AC008972.1 is not a gene, it is a lncRNA. You can filter out these to begin with by comparing against something like:

library(EnsDb.Hsapiens.v86)
ens.genes <- genes(EnsDb.Hsapiens.v86)
ens.genes <- ens.genes[ens.genes$gene_biotype=="protein_coding"]
ens.genes$symbol

Are any current streamlined methods to analysing dna methylation values with respect to their genes between cancer normal matched patient samples

The simplest approach is DMRcate - which carries out differential methylation of regions by combining methylation of individual probes into windows of similar beta-values. This is an R package and has a fairly well annotated vignette.

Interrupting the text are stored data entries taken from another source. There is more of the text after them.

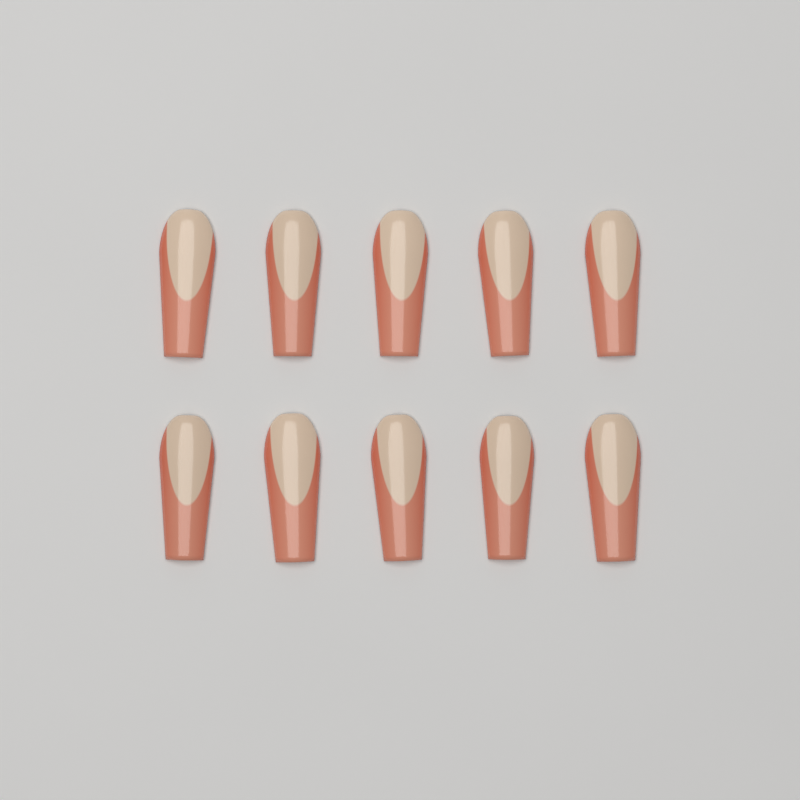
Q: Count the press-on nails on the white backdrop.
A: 10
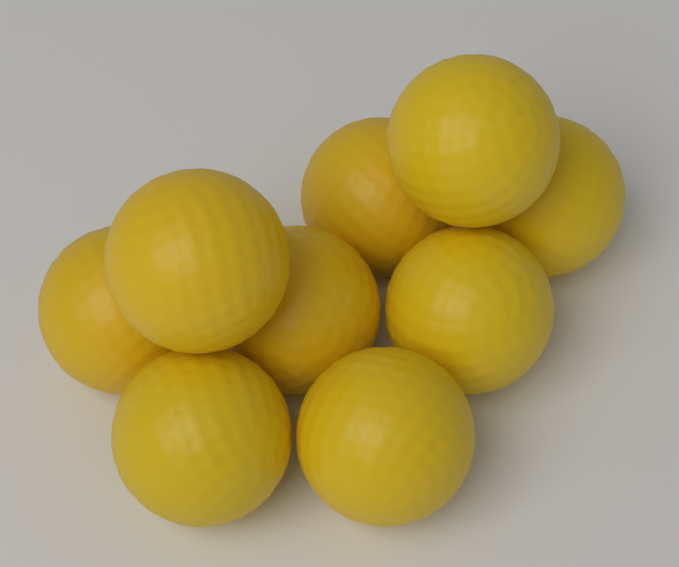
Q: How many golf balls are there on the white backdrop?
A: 9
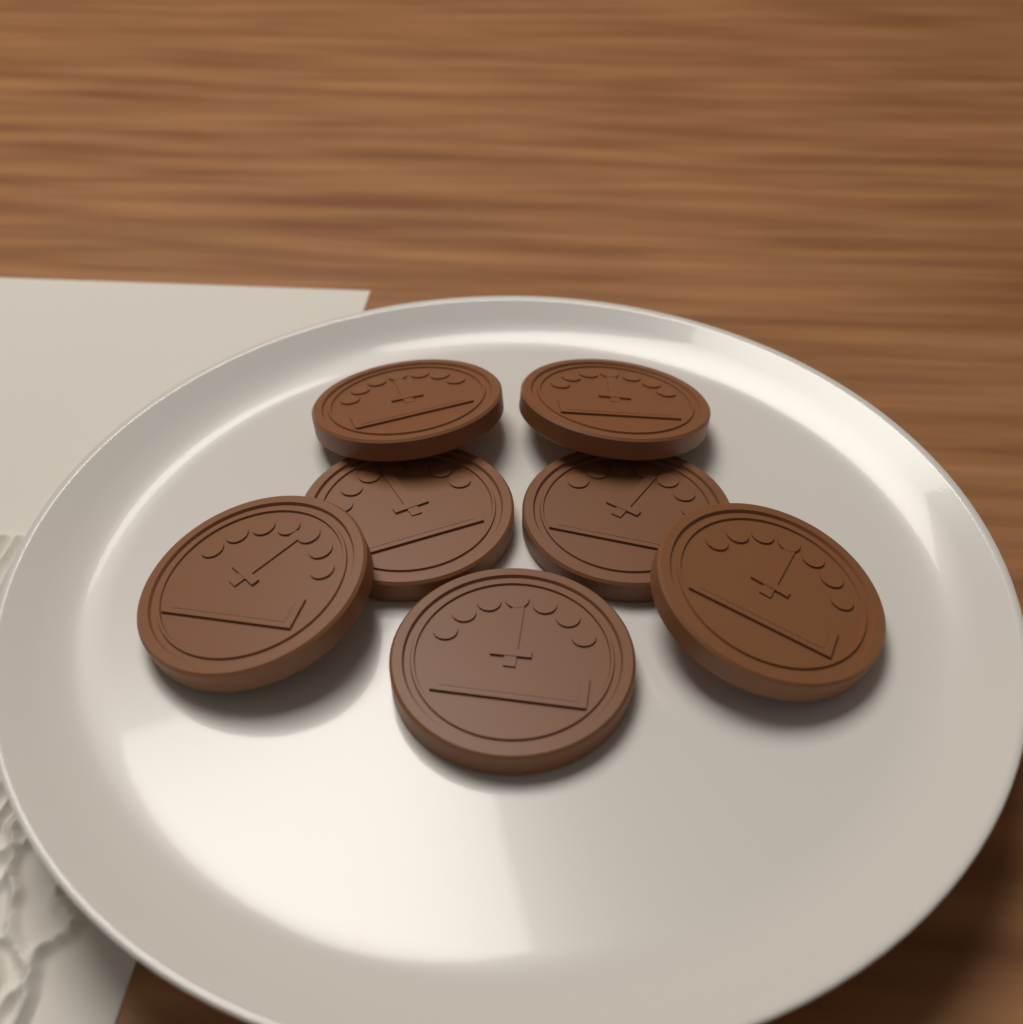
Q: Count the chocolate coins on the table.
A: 7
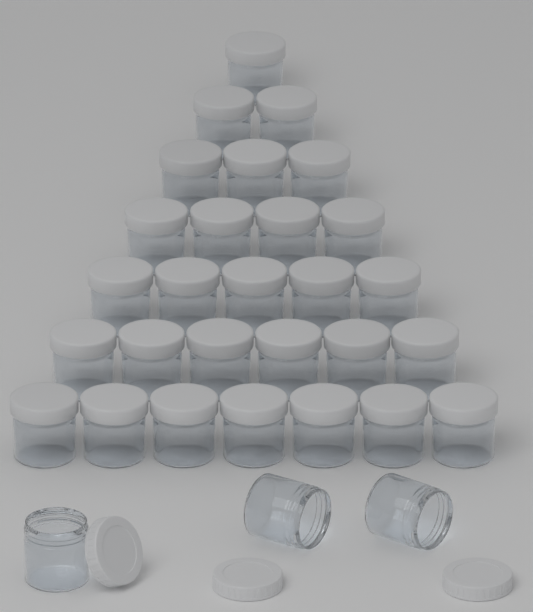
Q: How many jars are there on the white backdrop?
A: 31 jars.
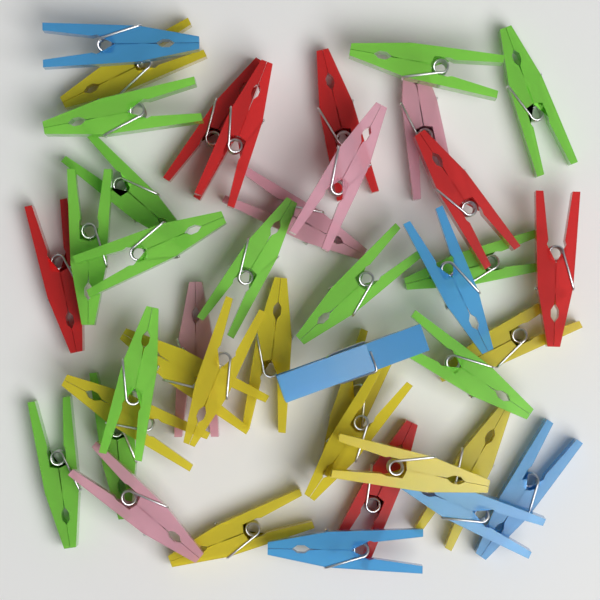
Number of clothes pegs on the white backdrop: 42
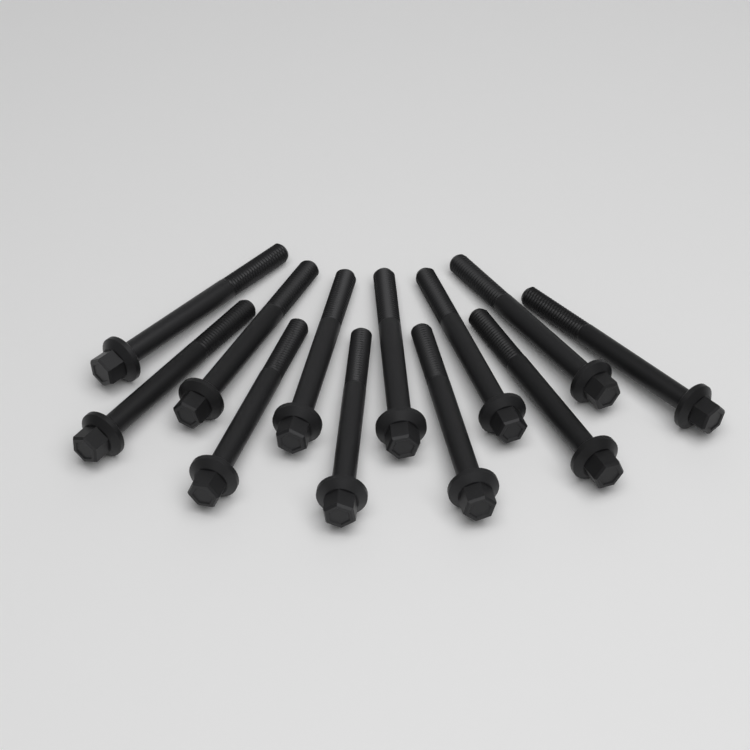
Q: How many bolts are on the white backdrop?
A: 12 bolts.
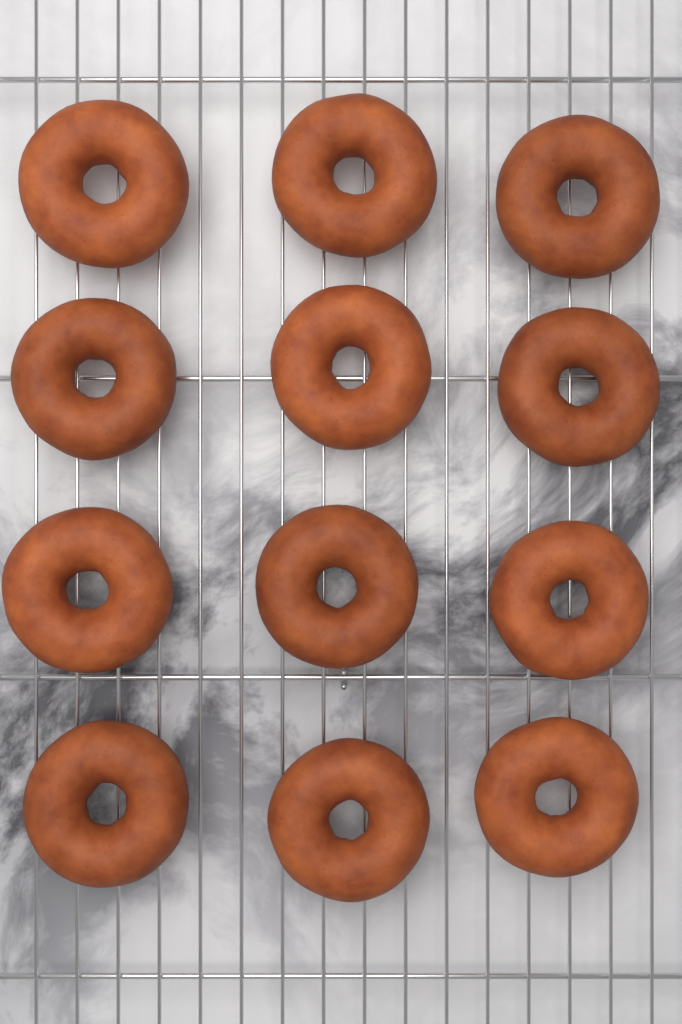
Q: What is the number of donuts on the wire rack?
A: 12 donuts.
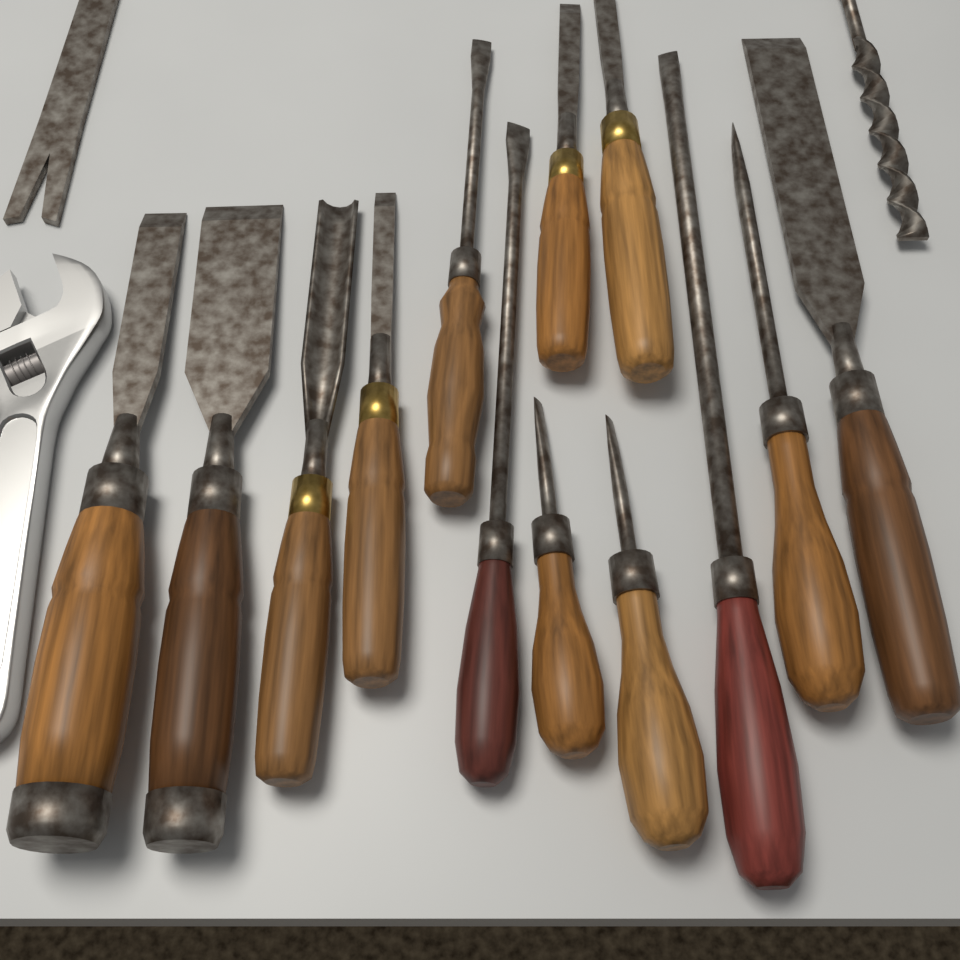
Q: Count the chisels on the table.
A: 7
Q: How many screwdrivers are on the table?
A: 6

You still won't get 1:1 association between a probe and a gene, but it at least allows you to collapse probes into DMRs

You have to understand that the Illumina methylation arrays contain many different kinds of probes including CpG islands, probes in the middle of nowhere that have some kind of evidence based association with a disease, probes associated with regulatory elements, bimodal promoters etc etc. Regardless of the approach you take you will have to accept some set of assumptions and limitations.

How you analyse the data pretty much depends on your intended goal and the question you are seeking to answer.

PS Tim Triche has provided a set of tools for addressing some of the issues you are having but they are typically heared towards hg19 genome assemblies because that's what the 450K arrays were designed against.

help(FDb.InfiniumMethylation.hg19)

You could still reannotate the probes using hg38 coordinates if you want afterwards.